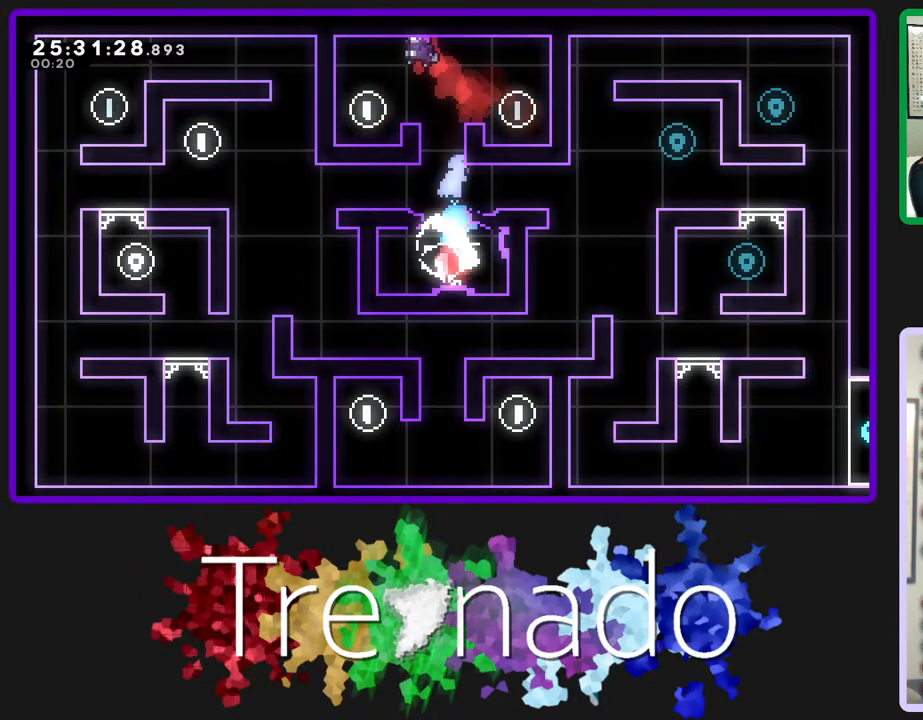
{"buttons": [], "left_stick": "right", "right_stick": "center", "events": [[200, "left_stick", "center"], [467, "left_stick", "right"]]}
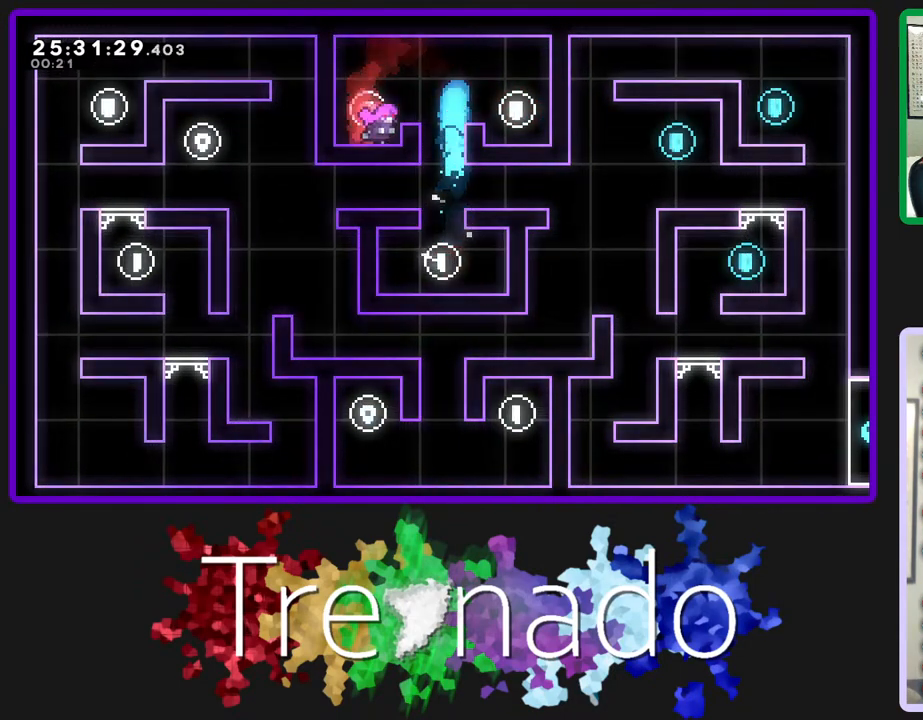
{"buttons": ["A"], "left_stick": "right", "right_stick": "center", "events": [[83, "R2", "down"], [383, "R2", "up"], [400, "A", "down"]]}
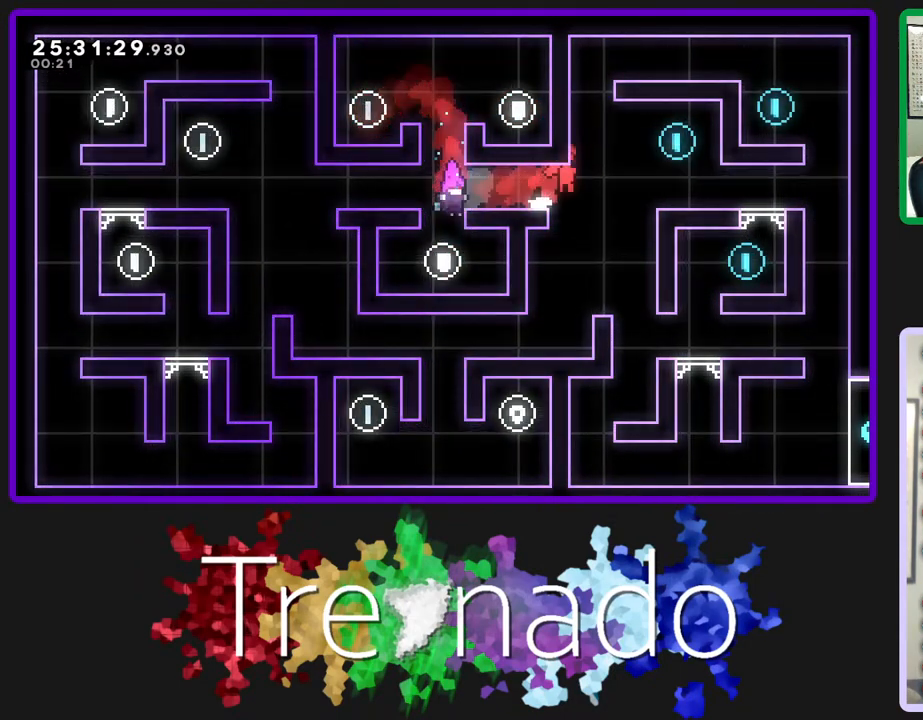
{"buttons": ["A", "R2"], "left_stick": "up", "right_stick": "center", "events": [[467, "R2", "down"], [467, "left_stick", "up"]]}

WHAT IS REQUIRED
Give the data above back unchanged, except for the pictures.

WRITTEN SOLUTION
{"buttons": [], "left_stick": "right", "right_stick": "center", "events": [[200, "left_stick", "center"], [467, "left_stick", "right"]]}
{"buttons": ["A"], "left_stick": "right", "right_stick": "center", "events": [[83, "R2", "down"], [383, "R2", "up"], [400, "A", "down"]]}
{"buttons": ["A", "R2"], "left_stick": "up", "right_stick": "center", "events": [[467, "R2", "down"], [467, "left_stick", "up"]]}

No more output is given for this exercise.